Memory Isolation Violation in Deserialization Code — Certora Bug Disclosure
John Toman, VP of R&D at Certora, discovered a previously unknown code generation bug in the Solidity compiler versions 0.8.3 and lower. This bug allows maliciously crafted byte buffers to subvert the ABI deserialization routines, access unexpected memory, and/or introduce non-determinism.
Background
ABI Specification
In the EVM, data is exchanged between contracts with unstructured buffers of bytes. To support structured types such as structs and arrays, the Ethereum community has developed the ABI specification, which defines a serialization format used to encode structured types into byte buffers. The receiver can deserialize the buffer to reconstruct the original typed data. Crucially, the serialized buffer does not contain any information about what type of data is encoded in the buffer. Instead, the receiver must know a priori what type of data is expected to be encoded in the buffer. If a buffer does not conform to its expected encoding type, deserialization should revert.
Serialization and Encoding Format
The ABI specification makes a distinction between dynamic and static types. A dynamic type is any type that (transitively) contains a dynamically sized array; static types encompass all other types. Dynamic and static types are encoded differently. Values of static types are written directly into the current position in the buffer.
In contrast, dynamic types are encoded by writing an offset into the current position in the buffer. The actual data for the dynamic type can be found later in the buffer, as indicated by the offset. The offset is not an absolute index within the encoded buffer. Instead, it is relative to the beginning of the encoding of the “parent” object.

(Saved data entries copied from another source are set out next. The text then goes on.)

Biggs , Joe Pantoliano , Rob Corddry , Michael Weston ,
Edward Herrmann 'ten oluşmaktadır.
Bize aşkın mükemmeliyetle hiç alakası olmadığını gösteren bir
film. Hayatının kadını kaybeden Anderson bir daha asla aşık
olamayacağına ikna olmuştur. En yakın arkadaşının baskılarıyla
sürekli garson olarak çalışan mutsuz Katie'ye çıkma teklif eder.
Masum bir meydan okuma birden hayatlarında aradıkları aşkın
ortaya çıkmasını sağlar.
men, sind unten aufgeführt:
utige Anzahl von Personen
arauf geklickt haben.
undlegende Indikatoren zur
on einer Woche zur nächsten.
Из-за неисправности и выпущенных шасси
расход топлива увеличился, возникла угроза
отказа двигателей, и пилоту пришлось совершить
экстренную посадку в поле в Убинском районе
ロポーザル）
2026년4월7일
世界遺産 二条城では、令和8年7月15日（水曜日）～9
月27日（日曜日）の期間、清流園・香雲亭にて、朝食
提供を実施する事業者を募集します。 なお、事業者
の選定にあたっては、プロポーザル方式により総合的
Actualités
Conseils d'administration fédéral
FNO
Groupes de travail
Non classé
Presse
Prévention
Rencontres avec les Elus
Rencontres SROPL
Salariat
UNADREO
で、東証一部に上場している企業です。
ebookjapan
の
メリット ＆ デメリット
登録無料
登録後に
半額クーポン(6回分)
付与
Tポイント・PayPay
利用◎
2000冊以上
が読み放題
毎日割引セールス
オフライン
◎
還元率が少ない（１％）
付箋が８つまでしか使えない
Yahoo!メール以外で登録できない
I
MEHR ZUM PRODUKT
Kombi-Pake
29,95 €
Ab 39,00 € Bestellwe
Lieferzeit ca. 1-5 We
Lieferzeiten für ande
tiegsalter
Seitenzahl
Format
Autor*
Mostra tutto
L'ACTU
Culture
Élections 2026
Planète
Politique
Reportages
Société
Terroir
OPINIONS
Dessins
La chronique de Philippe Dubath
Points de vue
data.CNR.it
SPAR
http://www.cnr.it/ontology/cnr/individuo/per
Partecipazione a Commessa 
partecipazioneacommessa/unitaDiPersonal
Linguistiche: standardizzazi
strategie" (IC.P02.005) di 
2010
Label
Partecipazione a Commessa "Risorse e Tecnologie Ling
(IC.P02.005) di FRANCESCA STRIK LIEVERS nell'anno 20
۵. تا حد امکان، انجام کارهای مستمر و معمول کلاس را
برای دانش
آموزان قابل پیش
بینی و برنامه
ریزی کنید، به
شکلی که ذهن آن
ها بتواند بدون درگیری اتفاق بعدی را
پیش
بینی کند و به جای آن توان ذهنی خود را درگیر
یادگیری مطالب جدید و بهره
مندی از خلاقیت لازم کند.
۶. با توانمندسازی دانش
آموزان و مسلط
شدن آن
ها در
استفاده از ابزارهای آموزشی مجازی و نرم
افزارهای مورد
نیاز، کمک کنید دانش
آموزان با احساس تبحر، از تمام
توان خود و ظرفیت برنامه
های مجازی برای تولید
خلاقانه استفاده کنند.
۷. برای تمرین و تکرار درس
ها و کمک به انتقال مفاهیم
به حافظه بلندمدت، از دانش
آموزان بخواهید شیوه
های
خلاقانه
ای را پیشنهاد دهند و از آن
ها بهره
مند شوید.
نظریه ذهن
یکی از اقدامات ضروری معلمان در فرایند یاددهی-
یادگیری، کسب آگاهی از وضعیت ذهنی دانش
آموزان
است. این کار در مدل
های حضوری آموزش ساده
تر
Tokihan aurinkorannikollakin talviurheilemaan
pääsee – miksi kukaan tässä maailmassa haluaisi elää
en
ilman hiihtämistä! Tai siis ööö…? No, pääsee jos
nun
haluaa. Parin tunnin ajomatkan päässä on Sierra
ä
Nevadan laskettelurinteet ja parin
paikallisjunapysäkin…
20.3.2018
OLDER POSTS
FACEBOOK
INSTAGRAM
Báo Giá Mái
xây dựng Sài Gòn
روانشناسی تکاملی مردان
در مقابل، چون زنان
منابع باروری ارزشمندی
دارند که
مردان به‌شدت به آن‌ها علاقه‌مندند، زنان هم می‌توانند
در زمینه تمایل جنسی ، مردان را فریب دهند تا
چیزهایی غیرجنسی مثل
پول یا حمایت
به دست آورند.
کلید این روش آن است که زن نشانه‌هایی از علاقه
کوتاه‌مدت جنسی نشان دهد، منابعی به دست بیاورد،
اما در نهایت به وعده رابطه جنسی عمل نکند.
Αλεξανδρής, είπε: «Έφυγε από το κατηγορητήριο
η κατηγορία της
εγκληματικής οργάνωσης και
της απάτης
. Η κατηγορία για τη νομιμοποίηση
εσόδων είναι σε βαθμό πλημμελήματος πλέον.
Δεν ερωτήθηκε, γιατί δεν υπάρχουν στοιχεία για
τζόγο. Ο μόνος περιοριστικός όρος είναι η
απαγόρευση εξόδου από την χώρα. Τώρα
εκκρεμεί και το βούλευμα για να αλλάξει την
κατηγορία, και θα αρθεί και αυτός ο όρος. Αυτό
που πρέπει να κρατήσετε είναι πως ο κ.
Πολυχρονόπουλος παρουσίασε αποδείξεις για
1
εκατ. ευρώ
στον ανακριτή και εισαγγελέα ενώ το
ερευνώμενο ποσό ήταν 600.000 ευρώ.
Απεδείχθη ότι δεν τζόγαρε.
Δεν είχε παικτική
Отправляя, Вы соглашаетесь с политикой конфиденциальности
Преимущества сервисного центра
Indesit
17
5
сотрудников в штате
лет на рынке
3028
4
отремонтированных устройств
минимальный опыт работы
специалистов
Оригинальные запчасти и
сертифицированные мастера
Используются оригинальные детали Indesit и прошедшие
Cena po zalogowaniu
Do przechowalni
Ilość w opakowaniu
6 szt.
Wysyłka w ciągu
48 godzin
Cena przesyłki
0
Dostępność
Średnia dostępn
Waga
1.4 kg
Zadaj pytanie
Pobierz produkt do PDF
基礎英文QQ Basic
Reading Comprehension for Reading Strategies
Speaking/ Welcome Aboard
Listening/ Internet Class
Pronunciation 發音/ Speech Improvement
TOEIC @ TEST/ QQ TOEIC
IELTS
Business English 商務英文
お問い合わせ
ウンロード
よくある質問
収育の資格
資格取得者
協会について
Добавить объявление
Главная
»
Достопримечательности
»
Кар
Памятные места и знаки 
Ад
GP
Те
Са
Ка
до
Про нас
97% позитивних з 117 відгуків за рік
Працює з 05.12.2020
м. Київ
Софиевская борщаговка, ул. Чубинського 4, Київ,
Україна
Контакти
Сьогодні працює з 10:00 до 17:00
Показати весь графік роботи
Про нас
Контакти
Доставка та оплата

For example, consider encoding the struct s
type defined below beginning at buffer index i
. Field a
is written directly at index i
. Field b
is encoded by writing an offset o
to the next index (i + 32
). The offset o
is relative to i
, since i
is the beginning index of the encoding of the parent type, s
. The actual data for the array b
is written at byte buffer index i + o
. See the figure below.
Decoding Routines
The Solidity compiler does not trust that a serialized buffer is correctly formed. At every step, the deserialization process should check that the encoding is well-formed and revert if it discovers otherwise. For example, if an encoded array of uint length is greater than the number of bytes remaining in the buffer being decoded, the deserialization process reverts.
These checks also apply to offsets generated by dynamic types: if an offset results in an out-of-bounds byte buffer index, deserialization should revert. This check is implemented using pointer arithmetic and comparison operations. At the beginning of the deserialization process, the code computes the “end pointer” of the encoded buffer, which is one past the last byte of the buffer. Then, to check whether a dynamic type offset is valid, the code first checks that the offset is less than 2**64 (to prevent overflow). Then the code computes a pointer to the location specified by the offset and checks if this pointer is less than the end pointer. If not, the code reverts. Finally, the expected size of the encoded data is computed, and the code checks that enough bytes are remaining in the buffer for this to make sense. Again, if the expected size goes past the end of the buffer, the code reverts.
The Bug
There are two related code generation bugs. First, the check that offsets are less than 2**64
is omitted within a dynamic type. For example, when encoding the type uint[][]
, the checks are omitted for the inner uint[]
offsets. In principle, maliciously constructed buffers could include large offsets designed to cause pointer arithmetic overflow, which would allow "decoding" arbitrary regions of memory.
The second error is that the expected size checks are performed incorrectly. When decoding a statically sized array of dynamic types, instead of checking the correct size of the statically sized array, the deserialization code only verifies that at least 32 bytes remain in the buffer. A maliciously constructed buffer could cause the deserialization code to read bytes from memory past the end of the buffer.
A related bug occurs when decoding an array of dynamic types: the decoding routine only checks that there are enough bytes in the buffer for the length field of the encoded array. A malicious buffer can cause the decoder to incorrectly think that arbitrary bytes from memory past the end of the buffer are offsets. Both of these bugs are exacerbated by the first error above since overflow checks on these fake offsets are omitted.
The bug’s reproduction for Solidity Compiler versions 0.8.3 and earlier is available at this link: https://github.com/Certora/MemoryIsolationPOC.
Impact
This bug affects any code that decodes serialized data in EVM memory. In particular, it can undermine code that relies on actors to perform independent computation: a malicious actor can craft malformed buffers that deceive the deserialization routine into sharing results stored elsewhere in the transaction’s memory.
The Solidity team has acknowledged this bug and fixed it in Solidity version 0.8.4. See the Solidity team’s blog post about this bug for more details.